(Input for this task begins)

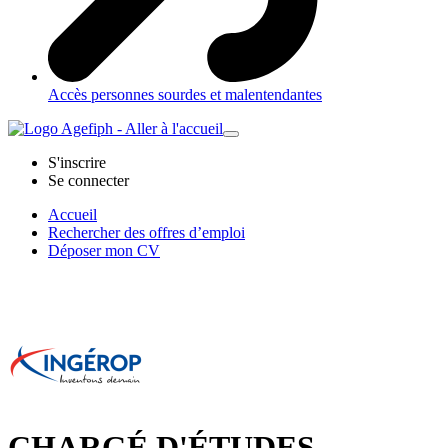
Accès personnes sourdes et malentendantes
S'inscrire
Se connecter
Accueil
Rechercher des offres d’emploi
Déposer mon CV
CHARGÉ D'ÉTUDES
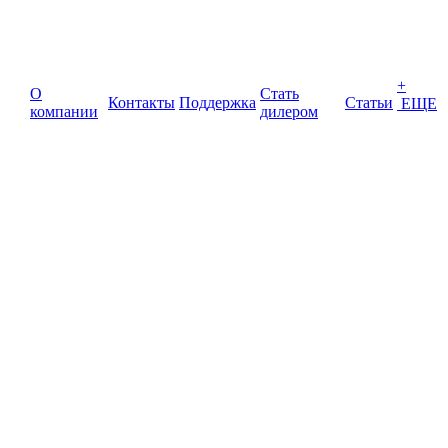
+
О
Стать
Контакты
Поддержка
Статьи
ЕЩЕ
компании
дилером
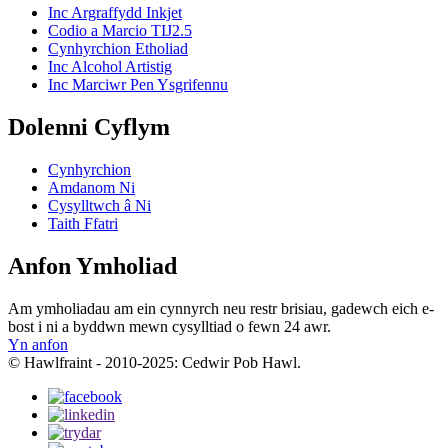
Inc Argraffydd Inkjet
Codio a Marcio TIJ2.5
Cynhyrchion Etholiad
Inc Alcohol Artistig
Inc Marciwr Pen Ysgrifennu
Dolenni Cyflym
Cynhyrchion
Amdanom Ni
Cysylltwch â Ni
Taith Ffatri
Anfon Ymholiad
Am ymholiadau am ein cynnyrch neu restr brisiau, gadewch eich e-
bost i ni a byddwn mewn cysylltiad o fewn 24 awr.
Yn anfon
© Hawlfraint - 2010-2025: Cedwir Pob Hawl.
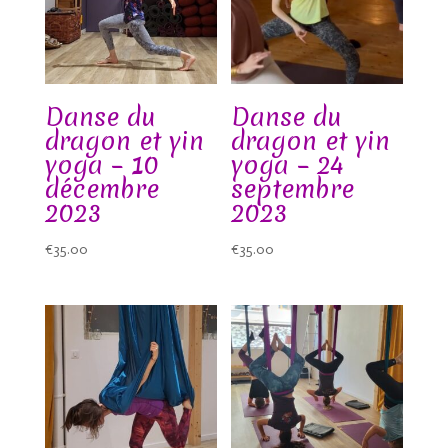
Danse du
Danse du
dragon et yin
dragon et yin
yoga – 10
yoga – 24
décembre
septembre
2023
2023
€
35.00
€
35.00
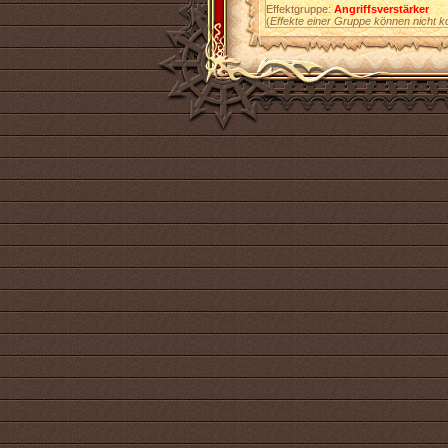
Effektgruppe:
Angriffsverstärker
(
Effekte einer Gruppe können nicht k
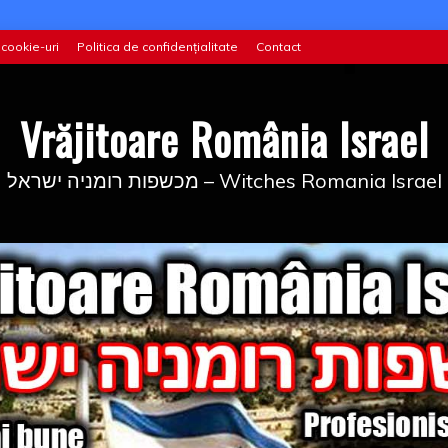
 cookie-uri
Politica de confidențialitate
Contact
Vrăjitoare România Israel
מכשפות רומניה ישראל – Witches Romania Israel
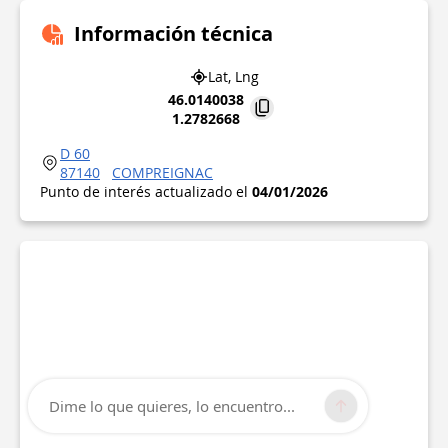
Información técnica
Lat, Lng
46.0140038
1.2782668
D 60
87140
COMPREIGNAC
Punto de interés actualizado el
04/01/2026
Dime lo que quieres, lo encuentro...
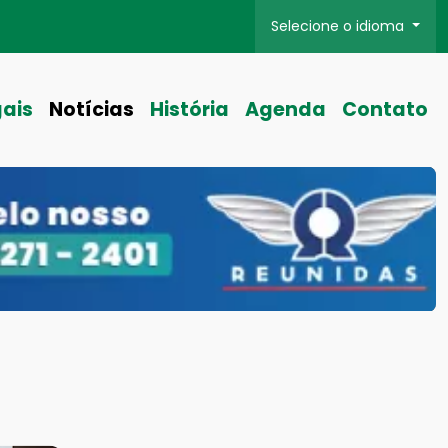
Selecione o idioma
gais
Notícias
História
Agenda
Contato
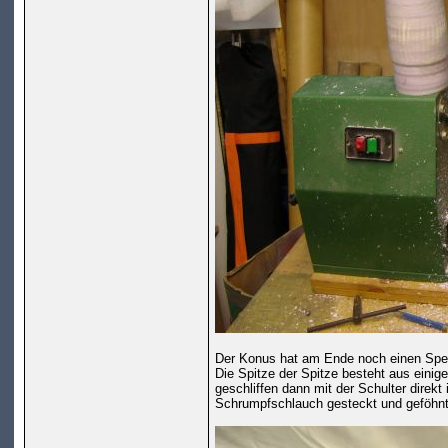
Der Konus hat am Ende noch einen Sperr
Die Spitze der Spitze besteht aus eini
geschliffen dann mit der Schulter direkt
Schrumpfschlauch gesteckt und geföhnt 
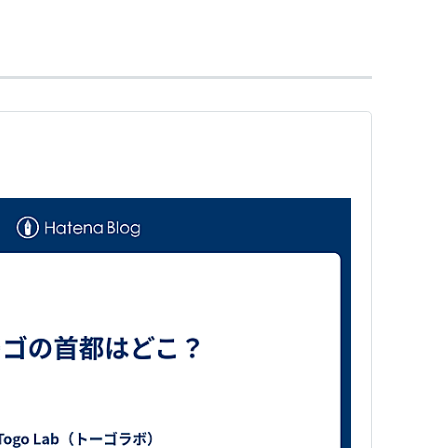
め約40の部族からなる
ェ語、カブレ語他
ため、アメリカor欧州（イタリア等）を経由し20時
2006（ドイツ大会）初出場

(Input for this task ends)

Assignment ::
Each line with the word "Cynhyrchion" in the records above belongs in the result; copy all of them.

Written response ::
Cynhyrchion Etholiad
Cynhyrchion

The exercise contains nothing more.